**Assignment**
When you respond, write out each entry exactly as it stands.

Recorded information below:

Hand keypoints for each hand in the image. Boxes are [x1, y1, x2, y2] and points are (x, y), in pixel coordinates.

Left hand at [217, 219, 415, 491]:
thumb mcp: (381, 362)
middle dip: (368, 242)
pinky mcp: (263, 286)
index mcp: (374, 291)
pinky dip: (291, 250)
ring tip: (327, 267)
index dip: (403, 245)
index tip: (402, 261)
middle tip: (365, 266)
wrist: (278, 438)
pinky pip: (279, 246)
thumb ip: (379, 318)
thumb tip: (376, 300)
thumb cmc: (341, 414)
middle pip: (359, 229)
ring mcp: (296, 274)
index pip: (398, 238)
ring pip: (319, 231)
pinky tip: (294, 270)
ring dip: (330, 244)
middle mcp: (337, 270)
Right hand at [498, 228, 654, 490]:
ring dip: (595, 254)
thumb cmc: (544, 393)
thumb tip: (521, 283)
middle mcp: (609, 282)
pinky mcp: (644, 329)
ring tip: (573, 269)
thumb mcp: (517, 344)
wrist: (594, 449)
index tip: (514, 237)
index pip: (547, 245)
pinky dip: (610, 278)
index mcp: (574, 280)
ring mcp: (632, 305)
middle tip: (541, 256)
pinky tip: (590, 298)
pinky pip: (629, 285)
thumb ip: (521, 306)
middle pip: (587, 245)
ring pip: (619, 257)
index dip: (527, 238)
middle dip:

End of Recorded information.

**Task solution**
Hand keypoints for each hand in the image. Boxes are [x1, y1, x2, y2] and points are (x, y), in pixel coordinates.

Left hand at [217, 219, 415, 491]:
thumb mcp: (381, 362)
middle dip: (368, 242)
pinky mcp: (263, 286)
index mcp: (374, 291)
pinky dip: (291, 250)
ring tip: (327, 267)
index dip: (403, 245)
index tip: (402, 261)
middle tip: (365, 266)
wrist: (278, 438)
pinky pip: (279, 246)
thumb ip: (379, 318)
thumb tip: (376, 300)
thumb cmc: (341, 414)
middle pip: (359, 229)
ring mcp: (296, 274)
index pip: (398, 238)
ring pip: (319, 231)
pinky tip: (294, 270)
ring dip: (330, 244)
middle mcp: (337, 270)
Right hand at [498, 228, 654, 490]:
ring dip: (595, 254)
thumb cmc: (544, 393)
thumb tip: (521, 283)
middle mcp: (609, 282)
pinky mcp: (644, 329)
ring tip: (573, 269)
thumb mcp: (517, 344)
wrist: (594, 449)
index tip: (514, 237)
index pip: (547, 245)
pinky dip: (610, 278)
index mcp: (574, 280)
ring mcp: (632, 305)
middle tip: (541, 256)
pinky tip: (590, 298)
pinky pip: (629, 285)
thumb ip: (521, 306)
middle pip: (587, 245)
ring pip: (619, 257)
index dip: (527, 238)
middle dip:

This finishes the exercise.